Exercises
A. Using the music quiz post below, decide whether each statement agrees with it: (i) the quiz asks for the number missing from each song title; (ii) "Doors Down" is credited to Bobby Darin; (iii) the post is dated Nov 10, 2019. For each, answer yes or no and quote the words of the post that decide it.
B. Reproduce the music quiz post below word for word, starting with "# Sunday Special" and going on through "song titles ...".

Excerpt provided
# Sunday Special - Music by the Numbers



## luckytrim (Nov 10, 2019)

Sunday Special - Music by the Numbers

Today, we attempt to identify the number that’s missing from  
the following song titles ... 

1. "____ Less Bell(s) To Answer"... Fifth  Dimension
2. "________ With a Bullet"... Pete Wingfield
3.  "____ Times A Lady"... Kenny Rogers
4.  "______ Out Of Three Ain't Bad." ... Meat  Loaf
5.  "_______ Ways To Leave Your Lover."... Paul  Simon
6. "____ Doors Down."... Dolly Parton
7.  "____ Yellow Roses."... Bobby Darin
8.  "Summer of ____” ... Bryan Adams
9.  "_____ Yesterday." ... Orient Express
10. "____ Fine People."... Cat Stevens
11. “____ Little Birds... Bob Marley
12. “Driver ____” ...R.E.M.

Stored data
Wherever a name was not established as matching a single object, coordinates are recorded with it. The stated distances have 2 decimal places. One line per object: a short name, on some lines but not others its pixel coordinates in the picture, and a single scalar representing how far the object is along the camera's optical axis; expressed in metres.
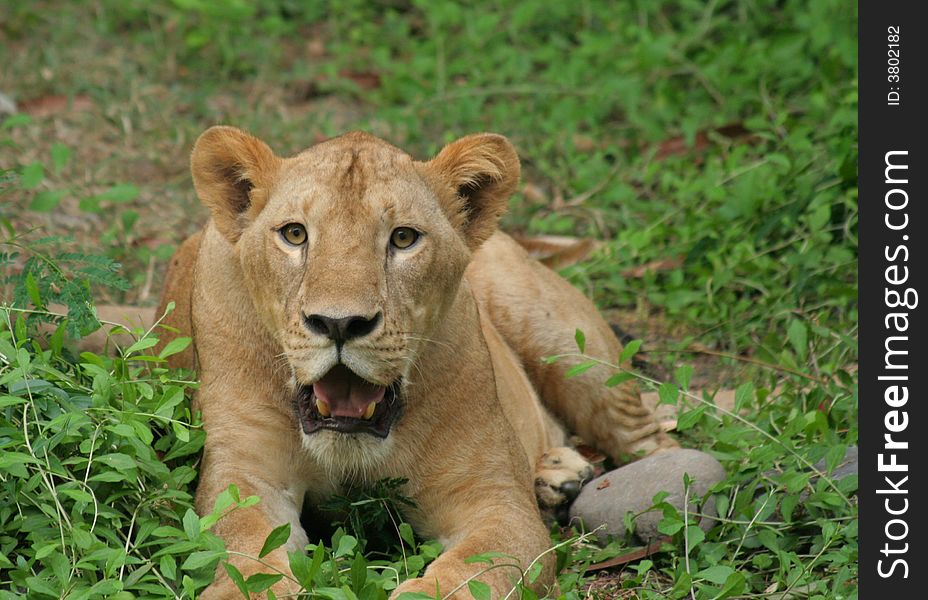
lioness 7.11
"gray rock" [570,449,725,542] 8.61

Exercise solutions
A.
(i) Yes: "Today, we attempt to identify the number that’s missing from the following song titles"
(ii) No: 6. "____ Doors Down."... Dolly Parton
(iii) Yes: "luckytrim (Nov 10, 2019)"

B.
# Sunday Special - Music by the Numbers



## luckytrim (Nov 10, 2019)

Sunday Special - Music by the Numbers

Today, we attempt to identify the number that’s missing from  
the following song titles ...